The Paris correspondent of the London "Lancet," in the issue of July 31, 1880, writes: "For some time the atmosphere of Paris has been anything but agreeable. Toward the evening, an unpleasant smell—or rather a more unpleasant smell than usual—has been noticeable, so much so, indeed, that it has at last become offensive even to the republican nostrils of the Municipal Council. This odor has been supposed by some to emanate from the sewers, while others have attributed it to putrefaction in the numerous kiosques which adorn (or disfigure?) the boulevards. It would appear, however, that the effluvium originates outside the fortifications, in the twenty-seven dépotoirs, or night-soil depots, which at some distance surround the capital, and perhaps also in the sewage-boats which are anchored in the Seine, near the Pont des Invalides. It depends in a great measure upon the absence of the disinfectants which should be used by the contractors who empty the cesspools, but who appear, from the statement of one of the Municipal Councilors, to have been abetted by the police in their neglect."
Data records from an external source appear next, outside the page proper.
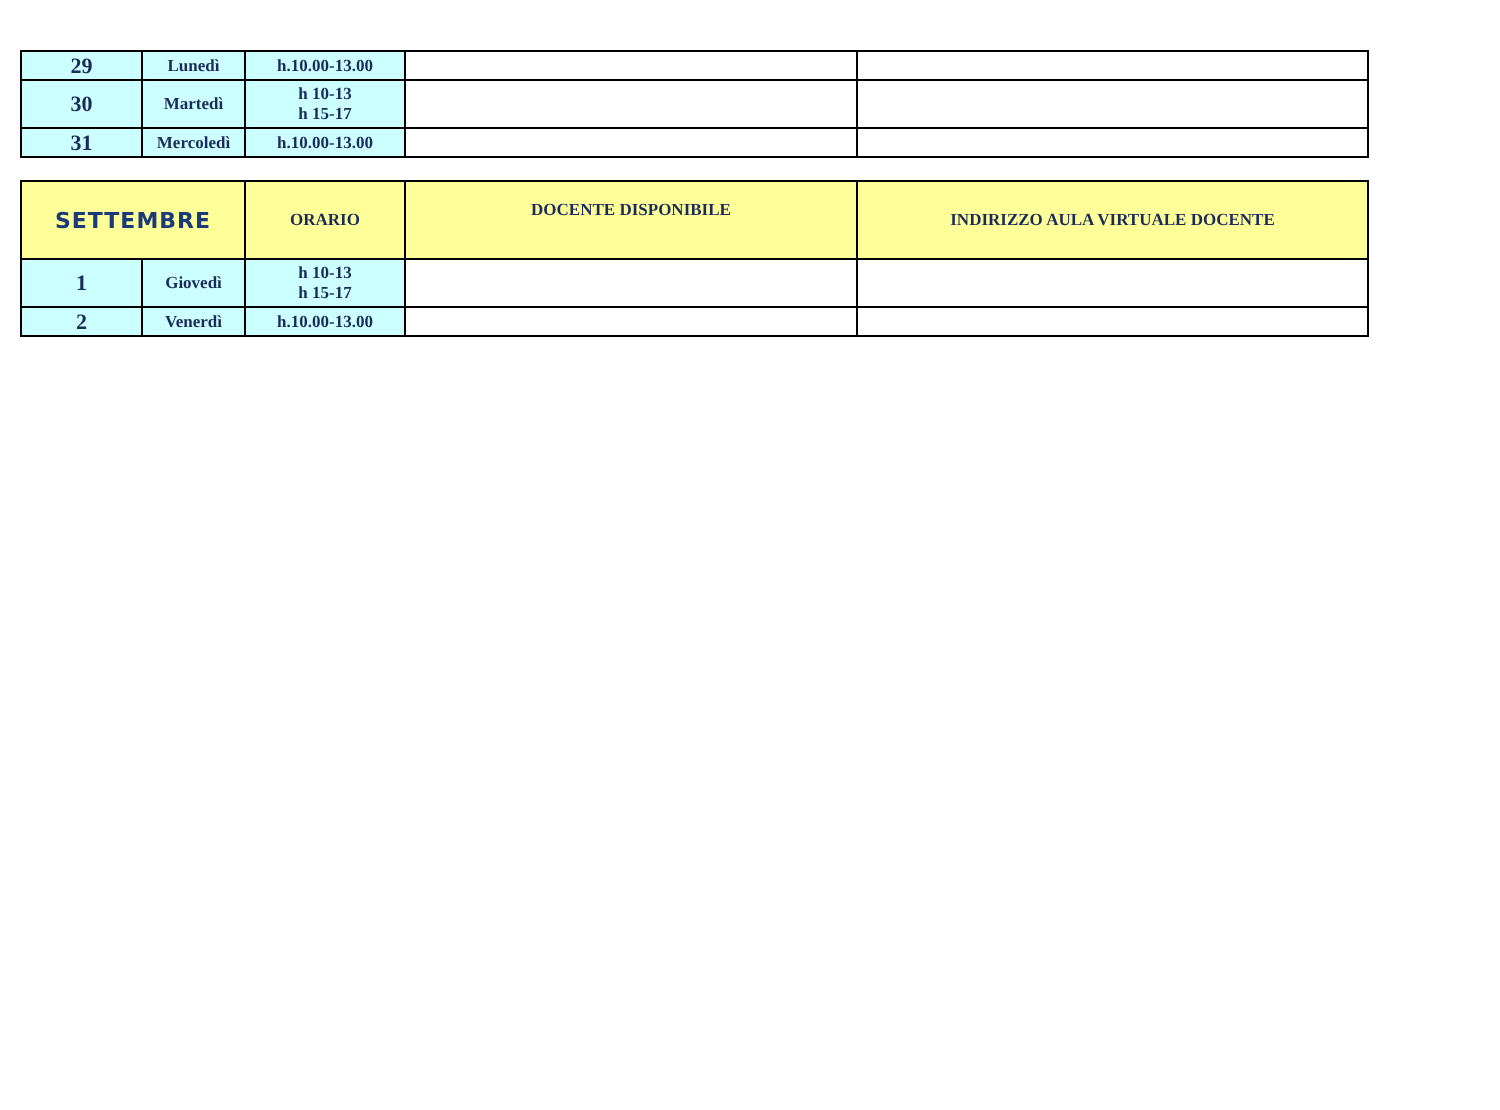| 29 | Lunedì | h.10.00-13.00 | | |
| 30 | Martedì | h 10-13 h 15-17 | | |
| 31 | Mercoledì | h.10.00-13.00 | | |
| SETTEMBRE | | ORARIO | DOCENTE DISPONIBILE | INDIRIZZO AULA VIRTUALE DOCENTE |
| --- | --- | --- | --- | --- |
| 1 | Giovedì | h 10-13 h 15-17 | | |
| 2 | Venerdì | h.10.00-13.00 | | |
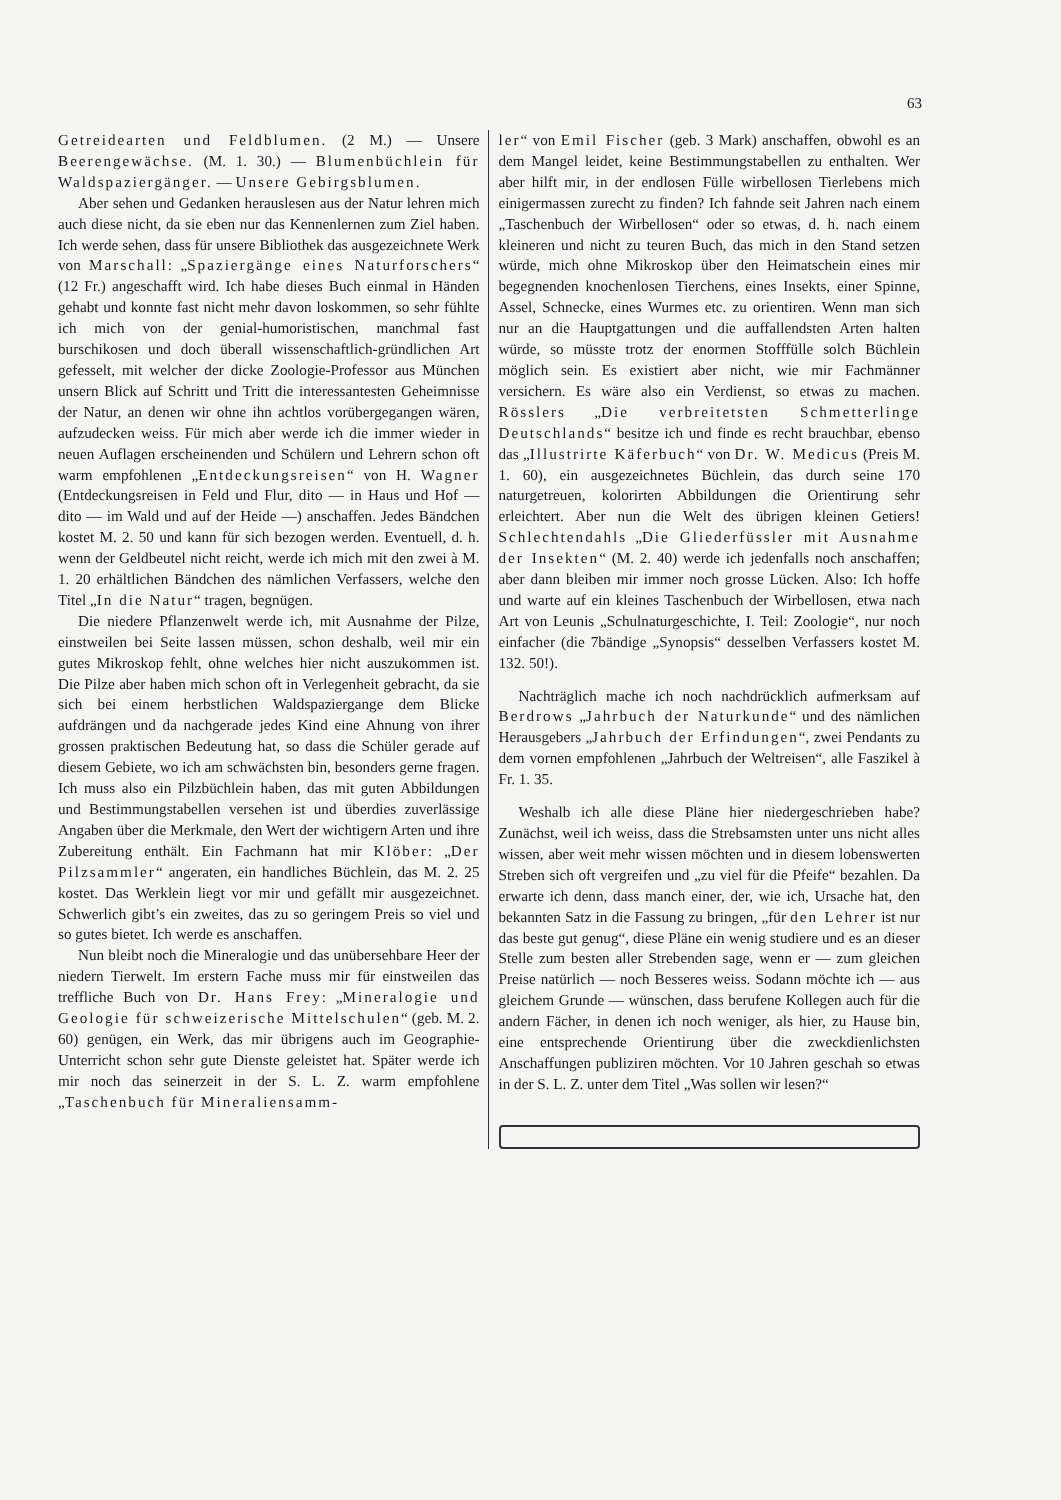63
Getreidearten und Feldblumen. (2 M.) — Unsere Beerengewächse. (M. 1. 30.) — Blumenbüchlein für Waldspaziergänger. — Unsere Gebirgsblumen.
Aber sehen und Gedanken herauslesen aus der Natur lehren mich auch diese nicht, da sie eben nur das Kennenlernen zum Ziel haben. Ich werde sehen, dass für unsere Bibliothek das ausgezeichnete Werk von Marschall: „Spaziergänge eines Naturforschers“ (12 Fr.) angeschafft wird. Ich habe dieses Buch einmal in Händen gehabt und konnte fast nicht mehr davon loskommen, so sehr fühlte ich mich von der genial-humoristischen, manchmal fast burschikosen und doch überall wissenschaftlich-gründlichen Art gefesselt, mit welcher der dicke Zoologie-Professor aus München unsern Blick auf Schritt und Tritt die interessantesten Geheimnisse der Natur, an denen wir ohne ihn achtlos vorübergegangen wären, aufzudecken weiss. Für mich aber werde ich die immer wieder in neuen Auflagen erscheinenden und Schülern und Lehrern schon oft warm empfohlenen „Entdeckungsreisen“ von H. Wagner (Entdeckungsreisen in Feld und Flur, dito — in Haus und Hof — dito — im Wald und auf der Heide —) anschaffen. Jedes Bändchen kostet M. 2. 50 und kann für sich bezogen werden. Eventuell, d. h. wenn der Geldbeutel nicht reicht, werde ich mich mit den zwei à M. 1. 20 erhältlichen Bändchen des nämlichen Verfassers, welche den Titel „In die Natur“ tragen, begnügen.
Die niedere Pflanzenwelt werde ich, mit Ausnahme der Pilze, einstweilen bei Seite lassen müssen, schon deshalb, weil mir ein gutes Mikroskop fehlt, ohne welches hier nicht auszukommen ist. Die Pilze aber haben mich schon oft in Verlegenheit gebracht, da sie sich bei einem herbstlichen Waldspaziergange dem Blicke aufdrängen und da nachgerade jedes Kind eine Ahnung von ihrer grossen praktischen Bedeutung hat, so dass die Schüler gerade auf diesem Gebiete, wo ich am schwächsten bin, besonders gerne fragen. Ich muss also ein Pilzbüchlein haben, das mit guten Abbildungen und Bestimmungstabellen versehen ist und überdies zuverlässige Angaben über die Merkmale, den Wert der wichtigern Arten und ihre Zubereitung enthält. Ein Fachmann hat mir Klöber: „Der Pilzsammler“ angeraten, ein handliches Büchlein, das M. 2. 25 kostet. Das Werklein liegt vor mir und gefällt mir ausgezeichnet. Schwerlich gibt’s ein zweites, das zu so geringem Preis so viel und so gutes bietet. Ich werde es anschaffen.
Nun bleibt noch die Mineralogie und das unübersehbare Heer der niedern Tierwelt. Im erstern Fache muss mir für einstweilen das treffliche Buch von Dr. Hans Frey: „Mineralogie und Geologie für schweizerische Mittelschulen“ (geb. M. 2. 60) genügen, ein Werk, das mir übrigens auch im Geographie-Unterricht schon sehr gute Dienste geleistet hat. Später werde ich mir noch das seinerzeit in der S. L. Z. warm empfohlene „Taschenbuch für Mineraliensamm-
ler“ von Emil Fischer (geb. 3 Mark) anschaffen, obwohl es an dem Mangel leidet, keine Bestimmungstabellen zu enthalten. Wer aber hilft mir, in der endlosen Fülle wirbellosen Tierlebens mich einigermassen zurecht zu finden? Ich fahnde seit Jahren nach einem „Taschenbuch der Wirbellosen“ oder so etwas, d. h. nach einem kleineren und nicht zu teuren Buch, das mich in den Stand setzen würde, mich ohne Mikroskop über den Heimatschein eines mir begegnenden knochenlosen Tierchens, eines Insekts, einer Spinne, Assel, Schnecke, eines Wurmes etc. zu orientiren. Wenn man sich nur an die Hauptgattungen und die auffallendsten Arten halten würde, so müsste trotz der enormen Stofffülle solch Büchlein möglich sein. Es existiert aber nicht, wie mir Fachmänner versichern. Es wäre also ein Verdienst, so etwas zu machen. Rösslers „Die verbreitetsten Schmetterlinge Deutschlands“ besitze ich und finde es recht brauchbar, ebenso das „Illustrirte Käferbuch“ von Dr. W. Medicus (Preis M. 1. 60), ein ausgezeichnetes Büchlein, das durch seine 170 naturgetreuen, kolorirten Abbildungen die Orientirung sehr erleichtert. Aber nun die Welt des übrigen kleinen Getiers! Schlechtendahls „Die Gliederfüssler mit Ausnahme der Insekten“ (M. 2. 40) werde ich jedenfalls noch anschaffen; aber dann bleiben mir immer noch grosse Lücken. Also: Ich hoffe und warte auf ein kleines Taschenbuch der Wirbellosen, etwa nach Art von Leunis „Schulnaturgeschichte, I. Teil: Zoologie“, nur noch einfacher (die 7bändige „Synopsis“ desselben Verfassers kostet M. 132. 50!).
Nachträglich mache ich noch nachdrücklich aufmerksam auf Berdrows „Jahrbuch der Naturkunde“ und des nämlichen Herausgebers „Jahrbuch der Erfindungen“, zwei Pendants zu dem vornen empfohlenen „Jahrbuch der Weltreisen“, alle Faszikel à Fr. 1. 35.
Weshalb ich alle diese Pläne hier niedergeschrieben habe? Zunächst, weil ich weiss, dass die Strebsamsten unter uns nicht alles wissen, aber weit mehr wissen möchten und in diesem lobenswerten Streben sich oft vergreifen und „zu viel für die Pfeife“ bezahlen. Da erwarte ich denn, dass manch einer, der, wie ich, Ursache hat, den bekannten Satz in die Fassung zu bringen, „für den Lehrer ist nur das beste gut genug“, diese Pläne ein wenig studiere und es an dieser Stelle zum besten aller Strebenden sage, wenn er — zum gleichen Preise natürlich — noch Besseres weiss. Sodann möchte ich — aus gleichem Grunde — wünschen, dass berufene Kollegen auch für die andern Fächer, in denen ich noch weniger, als hier, zu Hause bin, eine entsprechende Orientirung über die zweckdienlichsten Anschaffungen publiziren möchten. Vor 10 Jahren geschah so etwas in der S. L. Z. unter dem Titel „Was sollen wir lesen?“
A month later, August 28th, the same correspondent writes: "The pestilential smells which have infected Paris for some time are awakening a feeling of indignation against the responsible authorities, which is expressed freely in the daily papers, and that quite independent of party spirit. A few days since the well-known critic, Francisque Sarcey, devoted an article to this matter in the 'Dix-Neuvième Siècle,' and invited the inhabitants of his district to sign the petition in preparation against the nuisance; and the 'Figaro' of to-day prefaces some satirical remarks by the statement that 'Paris est en ce moment infecté par les odeurs les plus épouvantables. Tous les égouts sont à découvert.' The odors, which in reality emanate, as was stated in a previous letter, from the night-soil dépotoirs which surround the city, and also from the carts and boats which convey the sewage outside the walls, are due to the neglect of the contractors in the use of disinfecting measures, and there seems to he no doubt about the connivance of the police at this abuse. . . . The 'Petite République Française' thinks that the only remedy lies in the suppression of the bureaux which are fallaciously called 'sanitary' or 'hygienic,' and which cover the responsibility of the prefect by a semblance of official sanction, which, as a matter of fact, they can not withhold." (The italics are mine.)